## EXERCISE OBJECTIVE
The entries contain pictures, which should not appear in the copy; everything else must be reproduced exactly.

◇ ◇ ◇

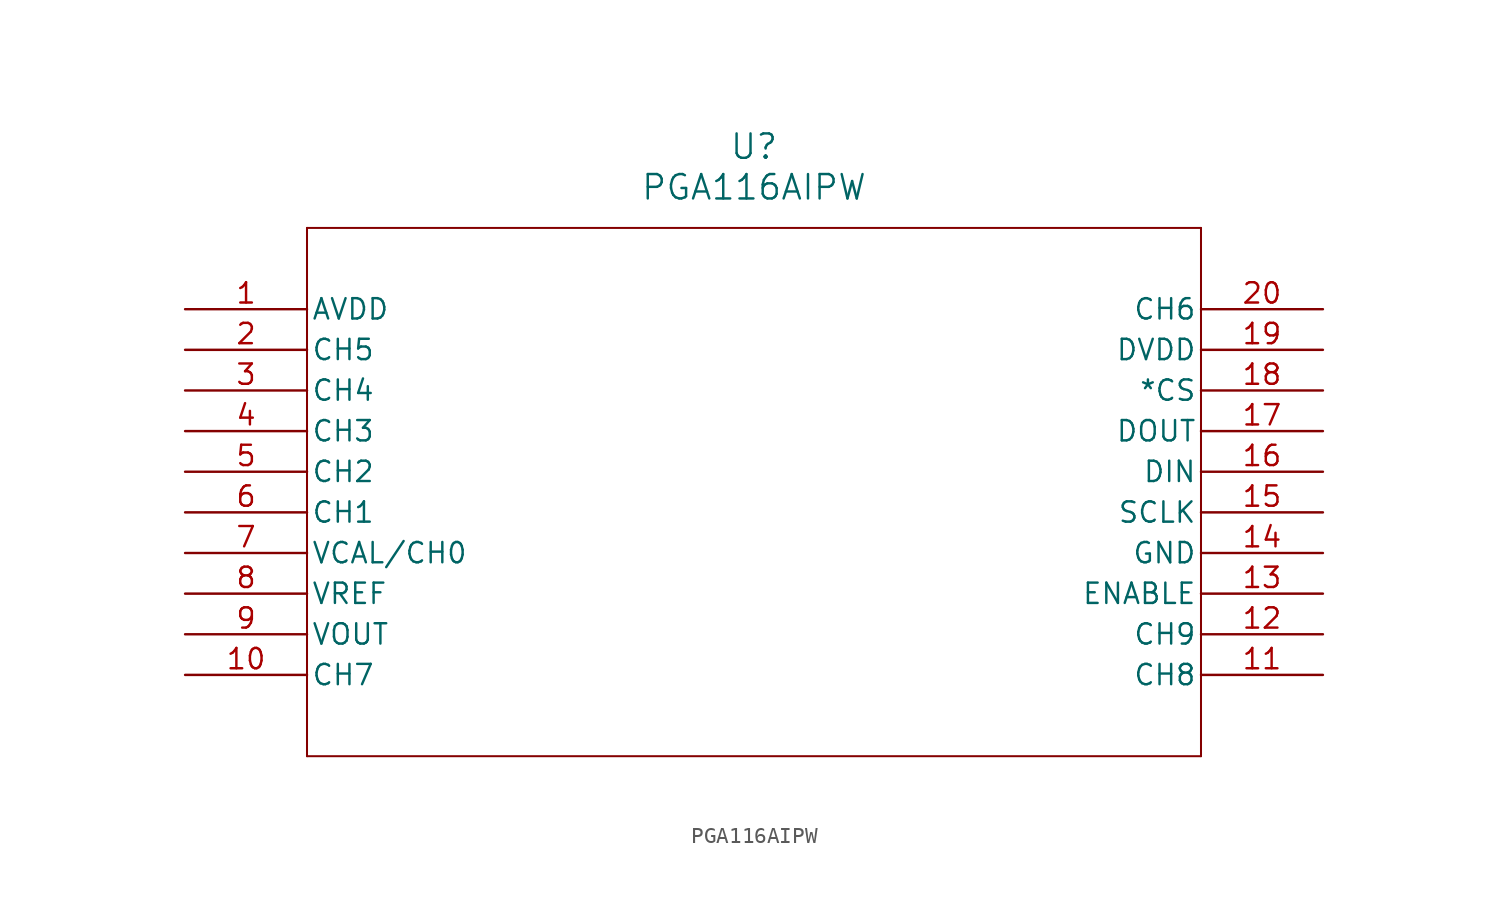
<source format=kicad_sym>
(kicad_symbol_lib
  (version 20211014)
  (generator kicad_symbol_editor)
  (symbol "PGA116AIPW"
    (pin_names
      (offset 0.254))
    (property "Reference" "U"
      (at 35.56 10.16 0)
      (effects (font (size 1.524 1.524))))
    (property "Value" "PGA116AIPW"
      (at 35.56 7.62 0)
      (effects (font (size 1.524 1.524))))
    (symbol "PGA116AIPW_0_1"
      (polyline (pts (xy 7.62 5.08) (xy 7.62 -27.94)) (stroke (width 0.127) (type default) (color 0 0 0 0)) (fill (type none)))
      (polyline (pts (xy 7.62 -27.94) (xy 63.5 -27.94)) (stroke (width 0.127) (type default) (color 0 0 0 0)) (fill (type none)))
      (polyline (pts (xy 63.5 -27.94) (xy 63.5 5.08)) (stroke (width 0.127) (type default) (color 0 0 0 0)) (fill (type none)))
      (polyline (pts (xy 63.5 5.08) (xy 7.62 5.08)) (stroke (width 0.127) (type default) (color 0 0 0 0)) (fill (type none)))
      (pin power_in line (at 0 0 0) (length 7.62) (name "AVDD" (effects (font (size 1.27 1.27)))) (number "1" (effects (font (size 1.27 1.27)))))
      (pin input line (at 0 -2.54 0) (length 7.62) (name "CH5" (effects (font (size 1.27 1.27)))) (number "2" (effects (font (size 1.27 1.27)))))
      (pin input line (at 0 -5.08 0) (length 7.62) (name "CH4" (effects (font (size 1.27 1.27)))) (number "3" (effects (font (size 1.27 1.27)))))
      (pin input line (at 0 -7.62 0) (length 7.62) (name "CH3" (effects (font (size 1.27 1.27)))) (number "4" (effects (font (size 1.27 1.27)))))
      (pin input line (at 0 -10.16 0) (length 7.62) (name "CH2" (effects (font (size 1.27 1.27)))) (number "5" (effects (font (size 1.27 1.27)))))
      (pin input line (at 0 -12.7 0) (length 7.62) (name "CH1" (effects (font (size 1.27 1.27)))) (number "6" (effects (font (size 1.27 1.27)))))
      (pin input line (at 0 -15.24 0) (length 7.62) (name "VCAL/CH0" (effects (font (size 1.27 1.27)))) (number "7" (effects (font (size 1.27 1.27)))))
      (pin input line (at 0 -17.78 0) (length 7.62) (name "VREF" (effects (font (size 1.27 1.27)))) (number "8" (effects (font (size 1.27 1.27)))))
      (pin output line (at 0 -20.32 0) (length 7.62) (name "VOUT" (effects (font (size 1.27 1.27)))) (number "9" (effects (font (size 1.27 1.27)))))
      (pin input line (at 0 -22.86 0) (length 7.62) (name "CH7" (effects (font (size 1.27 1.27)))) (number "10" (effects (font (size 1.27 1.27)))))
      (pin input line (at 71.12 -22.86 180) (length 7.62) (name "CH8" (effects (font (size 1.27 1.27)))) (number "11" (effects (font (size 1.27 1.27)))))
      (pin input line (at 71.12 -20.32 180) (length 7.62) (name "CH9" (effects (font (size 1.27 1.27)))) (number "12" (effects (font (size 1.27 1.27)))))
      (pin unspecified line (at 71.12 -17.78 180) (length 7.62) (name "ENABLE" (effects (font (size 1.27 1.27)))) (number "13" (effects (font (size 1.27 1.27)))))
      (pin power_in line (at 71.12 -15.24 180) (length 7.62) (name "GND" (effects (font (size 1.27 1.27)))) (number "14" (effects (font (size 1.27 1.27)))))
      (pin input line (at 71.12 -12.7 180) (length 7.62) (name "SCLK" (effects (font (size 1.27 1.27)))) (number "15" (effects (font (size 1.27 1.27)))))
      (pin input line (at 71.12 -10.16 180) (length 7.62) (name "DIN" (effects (font (size 1.27 1.27)))) (number "16" (effects (font (size 1.27 1.27)))))
      (pin output line (at 71.12 -7.62 180) (length 7.62) (name "DOUT" (effects (font (size 1.27 1.27)))) (number "17" (effects (font (size 1.27 1.27)))))
      (pin unspecified line (at 71.12 -5.08 180) (length 7.62) (name "*CS" (effects (font (size 1.27 1.27)))) (number "18" (effects (font (size 1.27 1.27)))))
      (pin power_in line (at 71.12 -2.54 180) (length 7.62) (name "DVDD" (effects (font (size 1.27 1.27)))) (number "19" (effects (font (size 1.27 1.27)))))
      (pin input line (at 71.12 0 180) (length 7.62) (name "CH6" (effects (font (size 1.27 1.27)))) (number "20" (effects (font (size 1.27 1.27))))))))
</source>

◇ ◇ ◇

## EXPECTED ANSWER
<source format=kicad_sym>
(kicad_symbol_lib
  (version 20211014)
  (generator kicad_symbol_editor)
  (symbol "PGA116AIPW"
    (pin_names
      (offset 0.254))
    (property "Reference" "U"
      (at 35.56 10.16 0)
      (effects (font (size 1.524 1.524))))
    (property "Value" "PGA116AIPW"
      (at 35.56 7.62 0)
      (effects (font (size 1.524 1.524))))
    (symbol "PGA116AIPW_0_1"
      (polyline (pts (xy 7.62 5.08) (xy 7.62 -27.94)) (stroke (width 0.127) (type default) (color 0 0 0 0)) (fill (type none)))
      (polyline (pts (xy 7.62 -27.94) (xy 63.5 -27.94)) (stroke (width 0.127) (type default) (color 0 0 0 0)) (fill (type none)))
      (polyline (pts (xy 63.5 -27.94) (xy 63.5 5.08)) (stroke (width 0.127) (type default) (color 0 0 0 0)) (fill (type none)))
      (polyline (pts (xy 63.5 5.08) (xy 7.62 5.08)) (stroke (width 0.127) (type default) (color 0 0 0 0)) (fill (type none)))
      (pin power_in line (at 0 0 0) (length 7.62) (name "AVDD" (effects (font (size 1.27 1.27)))) (number "1" (effects (font (size 1.27 1.27)))))
      (pin input line (at 0 -2.54 0) (length 7.62) (name "CH5" (effects (font (size 1.27 1.27)))) (number "2" (effects (font (size 1.27 1.27)))))
      (pin input line (at 0 -5.08 0) (length 7.62) (name "CH4" (effects (font (size 1.27 1.27)))) (number "3" (effects (font (size 1.27 1.27)))))
      (pin input line (at 0 -7.62 0) (length 7.62) (name "CH3" (effects (font (size 1.27 1.27)))) (number "4" (effects (font (size 1.27 1.27)))))
      (pin input line (at 0 -10.16 0) (length 7.62) (name "CH2" (effects (font (size 1.27 1.27)))) (number "5" (effects (font (size 1.27 1.27)))))
      (pin input line (at 0 -12.7 0) (length 7.62) (name "CH1" (effects (font (size 1.27 1.27)))) (number "6" (effects (font (size 1.27 1.27)))))
      (pin input line (at 0 -15.24 0) (length 7.62) (name "VCAL/CH0" (effects (font (size 1.27 1.27)))) (number "7" (effects (font (size 1.27 1.27)))))
      (pin input line (at 0 -17.78 0) (length 7.62) (name "VREF" (effects (font (size 1.27 1.27)))) (number "8" (effects (font (size 1.27 1.27)))))
      (pin output line (at 0 -20.32 0) (length 7.62) (name "VOUT" (effects (font (size 1.27 1.27)))) (number "9" (effects (font (size 1.27 1.27)))))
      (pin input line (at 0 -22.86 0) (length 7.62) (name "CH7" (effects (font (size 1.27 1.27)))) (number "10" (effects (font (size 1.27 1.27)))))
      (pin input line (at 71.12 -22.86 180) (length 7.62) (name "CH8" (effects (font (size 1.27 1.27)))) (number "11" (effects (font (size 1.27 1.27)))))
      (pin input line (at 71.12 -20.32 180) (length 7.62) (name "CH9" (effects (font (size 1.27 1.27)))) (number "12" (effects (font (size 1.27 1.27)))))
      (pin unspecified line (at 71.12 -17.78 180) (length 7.62) (name "ENABLE" (effects (font (size 1.27 1.27)))) (number "13" (effects (font (size 1.27 1.27)))))
      (pin power_in line (at 71.12 -15.24 180) (length 7.62) (name "GND" (effects (font (size 1.27 1.27)))) (number "14" (effects (font (size 1.27 1.27)))))
      (pin input line (at 71.12 -12.7 180) (length 7.62) (name "SCLK" (effects (font (size 1.27 1.27)))) (number "15" (effects (font (size 1.27 1.27)))))
      (pin input line (at 71.12 -10.16 180) (length 7.62) (name "DIN" (effects (font (size 1.27 1.27)))) (number "16" (effects (font (size 1.27 1.27)))))
      (pin output line (at 71.12 -7.62 180) (length 7.62) (name "DOUT" (effects (font (size 1.27 1.27)))) (number "17" (effects (font (size 1.27 1.27)))))
      (pin unspecified line (at 71.12 -5.08 180) (length 7.62) (name "*CS" (effects (font (size 1.27 1.27)))) (number "18" (effects (font (size 1.27 1.27)))))
      (pin power_in line (at 71.12 -2.54 180) (length 7.62) (name "DVDD" (effects (font (size 1.27 1.27)))) (number "19" (effects (font (size 1.27 1.27)))))
      (pin input line (at 71.12 0 180) (length 7.62) (name "CH6" (effects (font (size 1.27 1.27)))) (number "20" (effects (font (size 1.27 1.27))))))))
</source>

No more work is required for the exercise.